• **Exercise objective**:
Reproduce the entries that follow exactly, dropping each image.

Start of Data in this exercise

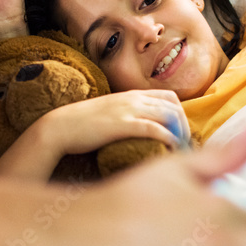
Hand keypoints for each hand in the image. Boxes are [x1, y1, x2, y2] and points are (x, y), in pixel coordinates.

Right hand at [37, 90, 190, 153]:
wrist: (60, 126)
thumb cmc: (82, 125)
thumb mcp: (109, 112)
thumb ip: (125, 115)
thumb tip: (138, 129)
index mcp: (131, 95)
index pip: (169, 97)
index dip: (180, 114)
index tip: (180, 133)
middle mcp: (134, 99)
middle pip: (174, 106)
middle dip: (185, 126)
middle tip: (185, 146)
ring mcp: (129, 110)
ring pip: (170, 115)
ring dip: (181, 133)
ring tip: (181, 150)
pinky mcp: (123, 124)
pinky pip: (156, 129)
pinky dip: (169, 139)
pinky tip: (171, 150)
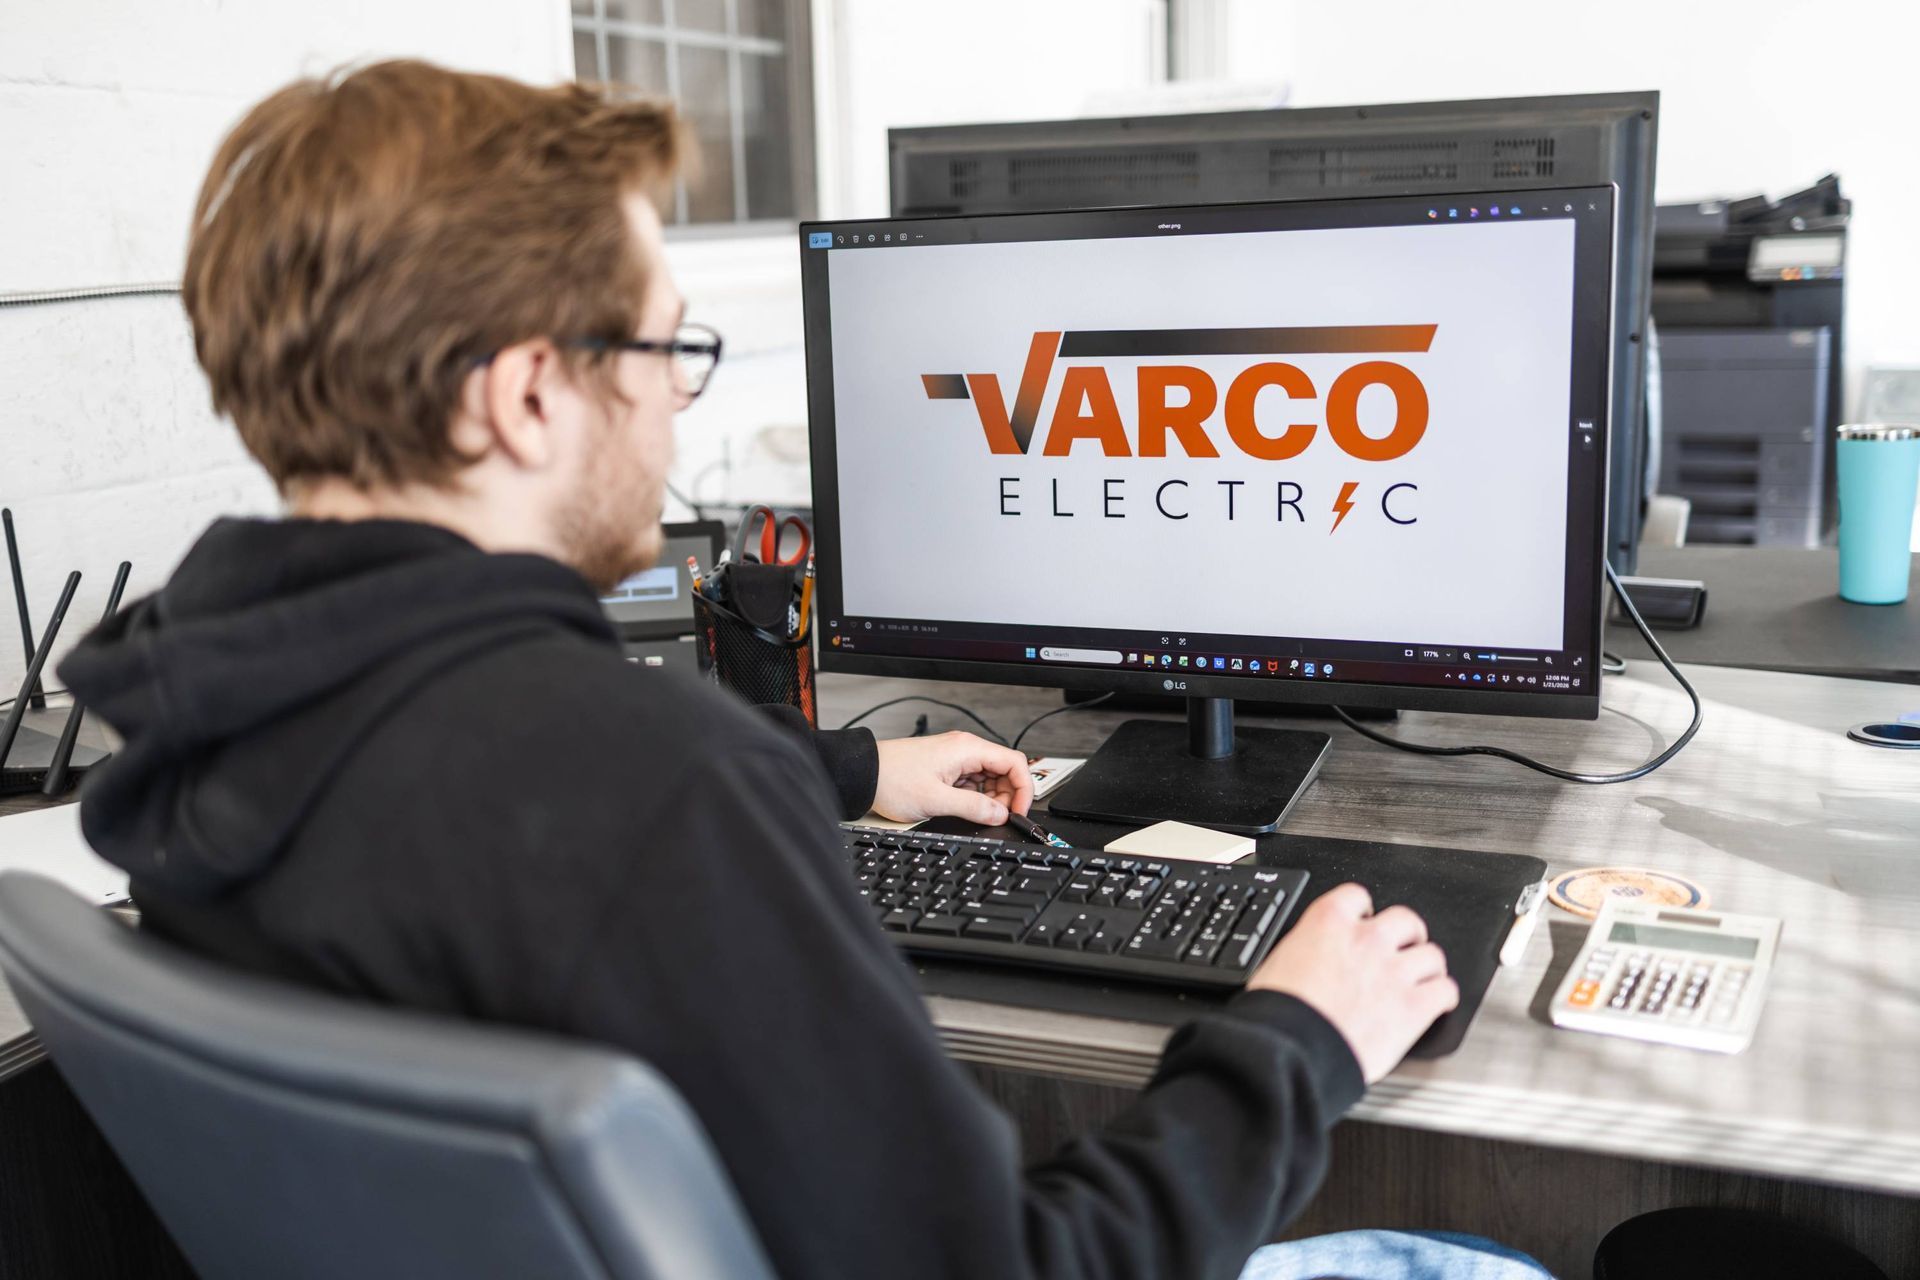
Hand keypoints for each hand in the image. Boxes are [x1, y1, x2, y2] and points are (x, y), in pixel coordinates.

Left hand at [872, 731, 1032, 825]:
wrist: (864, 774)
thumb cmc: (891, 779)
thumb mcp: (936, 801)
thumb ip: (973, 809)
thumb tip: (1000, 815)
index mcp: (967, 749)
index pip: (1014, 763)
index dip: (1023, 790)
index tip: (1019, 811)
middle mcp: (964, 749)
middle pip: (1004, 770)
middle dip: (1007, 797)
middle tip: (997, 818)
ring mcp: (955, 758)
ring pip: (990, 778)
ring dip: (991, 799)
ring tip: (978, 815)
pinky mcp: (946, 768)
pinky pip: (973, 782)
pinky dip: (975, 797)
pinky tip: (964, 809)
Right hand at [1246, 883, 1458, 1083]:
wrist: (1290, 1049)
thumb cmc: (1278, 1013)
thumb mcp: (1278, 962)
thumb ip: (1308, 950)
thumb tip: (1313, 957)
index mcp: (1329, 922)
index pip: (1357, 896)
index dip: (1363, 911)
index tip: (1364, 921)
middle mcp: (1367, 940)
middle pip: (1405, 920)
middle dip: (1405, 935)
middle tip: (1401, 950)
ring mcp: (1394, 972)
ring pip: (1432, 955)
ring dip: (1427, 967)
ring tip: (1421, 978)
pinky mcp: (1414, 1007)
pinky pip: (1445, 991)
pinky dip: (1443, 997)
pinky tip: (1436, 1003)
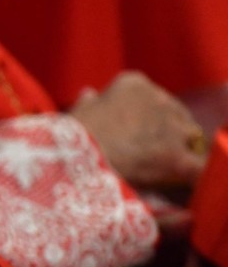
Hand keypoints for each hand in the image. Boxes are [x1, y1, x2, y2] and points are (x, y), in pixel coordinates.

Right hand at [70, 71, 207, 187]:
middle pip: (176, 115)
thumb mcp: (78, 111)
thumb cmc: (70, 136)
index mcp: (134, 84)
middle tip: (151, 154)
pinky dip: (192, 173)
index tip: (135, 132)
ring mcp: (170, 126)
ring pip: (190, 136)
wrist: (71, 158)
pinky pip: (196, 166)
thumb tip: (89, 94)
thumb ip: (91, 102)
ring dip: (181, 150)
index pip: (153, 98)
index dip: (147, 117)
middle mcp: (158, 98)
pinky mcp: (175, 155)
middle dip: (167, 132)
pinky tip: (178, 181)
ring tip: (164, 169)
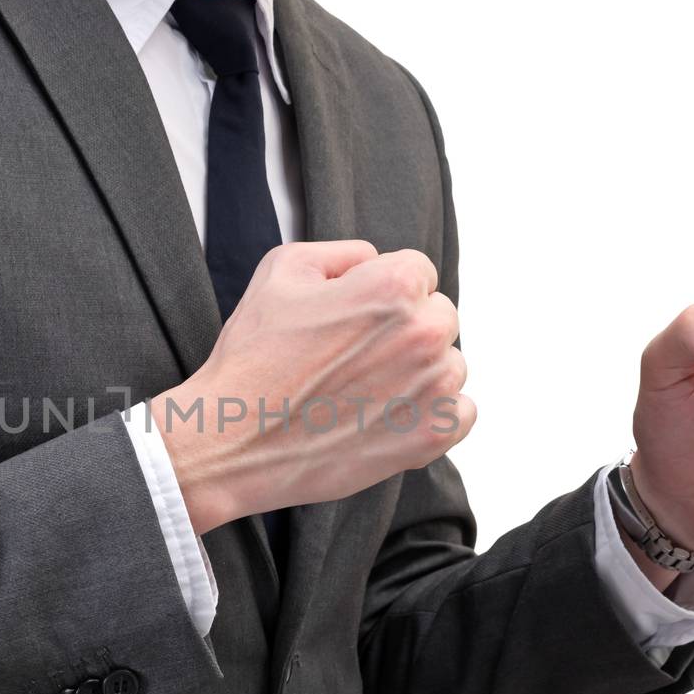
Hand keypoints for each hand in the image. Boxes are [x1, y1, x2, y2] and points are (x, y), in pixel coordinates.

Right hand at [152, 240, 475, 534]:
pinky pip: (461, 413)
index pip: (419, 271)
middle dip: (407, 328)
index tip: (354, 316)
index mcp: (393, 287)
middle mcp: (422, 334)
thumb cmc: (253, 356)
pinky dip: (433, 414)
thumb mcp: (281, 270)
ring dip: (420, 373)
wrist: (233, 440)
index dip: (382, 289)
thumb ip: (342, 253)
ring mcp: (430, 389)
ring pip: (450, 365)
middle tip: (356, 355)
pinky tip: (390, 415)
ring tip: (365, 389)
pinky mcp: (429, 437)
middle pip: (440, 316)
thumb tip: (373, 262)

End of Data in this exercise

• **Response to the exercise**:
Hand keypoints for each hand in the image. Boxes are [x1, y1, x2, y2] and points are (x, y), in pixel coordinates.

Right hand at [37, 90, 190, 153]:
wrist: (60, 126)
thumb cmc: (82, 125)
thumb mcp: (109, 112)
thumb ip: (125, 115)
thumb tip: (138, 129)
index mcp: (131, 95)
index pip: (169, 97)
index dip: (180, 114)
index tip: (180, 133)
middle mcp: (134, 99)
middle pip: (174, 106)
middle dip: (185, 126)
middle tip: (185, 146)
ring mcp: (129, 110)
ring pip: (170, 115)
ring dip: (181, 133)
ring tip: (181, 150)
pinky mcp: (123, 124)
pinky pip: (156, 129)
pinky dip: (169, 139)
pinky tip: (171, 150)
Hand keypoints for each hand in the image. Boxes are [x1, y1, x2, y2] and points are (x, y), in pixel coordinates.

Left hand at [872, 731, 1032, 825]:
wrist: (864, 774)
thumb cmc: (891, 779)
thumb mcp: (936, 801)
thumb ip: (973, 809)
thumb tip: (1000, 815)
index mcp: (967, 749)
index pip: (1014, 763)
index dip: (1023, 790)
index tip: (1019, 811)
middle mcp: (964, 749)
middle pip: (1004, 770)
middle dip: (1007, 797)
middle tip: (997, 818)
ring mcp: (955, 758)
ring pip: (990, 778)
ring dip: (991, 799)
ring tip: (978, 815)
pinky mcp: (946, 768)
pinky pip: (973, 782)
pinky dip: (975, 797)
pinky tip: (964, 809)
Right hand at [1246, 883, 1458, 1083]:
wrist: (1290, 1049)
thumb cmc: (1278, 1013)
thumb mcp: (1278, 962)
thumb ip: (1308, 950)
thumb tip: (1313, 957)
index mcp: (1329, 922)
index pip: (1357, 896)
index dip: (1363, 911)
index tip: (1364, 921)
middle mcp: (1367, 940)
middle pip: (1405, 920)
middle dip: (1405, 935)
middle tip: (1401, 950)
ring mcp: (1394, 972)
ring pip: (1432, 955)
ring dip: (1427, 967)
ring tip: (1421, 978)
pinky mcp: (1414, 1007)
pinky pip: (1445, 991)
pinky dip: (1443, 997)
pinky tip: (1436, 1003)
Hand keypoints for each hand in the image. Boxes are [x1, y1, x2, y2] and points are (x, y), in pixel coordinates.

Right hand at [70, 71, 207, 187]:
middle pip: (176, 115)
thumb mcp: (78, 111)
thumb cmc: (70, 136)
index mcp: (134, 84)
middle tip: (151, 154)
pinky dip: (192, 173)
index tip: (135, 132)
ring mcp: (170, 126)
ring pip: (190, 136)
wrist: (71, 158)
pinky pip: (196, 166)
thumb tip: (89, 94)
thumb ip: (91, 102)
ring dip: (181, 150)
index pip: (153, 98)
index dip: (147, 117)
middle mcp: (158, 98)
pinky mcp: (175, 155)
middle dip: (167, 132)
pinky tip: (178, 181)
ring tip: (164, 169)
Hand keypoints for each hand in the image. Boxes are [x1, y1, x2, y2] and points are (x, y), in pixel coordinates.

Right hand at [152, 240, 475, 534]:
pinky pip: (461, 413)
index pip: (419, 271)
middle dip: (407, 328)
index tip: (354, 316)
index mcp: (393, 287)
middle mcp: (422, 334)
thumb cmc: (253, 356)
pinky dip: (433, 414)
thumb mcp: (281, 270)
ring dip: (420, 373)
wrist: (233, 440)
index dip: (382, 289)
thumb ip: (342, 253)
ring mcp: (430, 389)
ring pip: (450, 365)
middle tip: (356, 355)
pinky tip: (390, 415)
ring tip: (365, 389)
pinky mcp: (429, 437)
middle pip: (440, 316)
thumb tip: (373, 262)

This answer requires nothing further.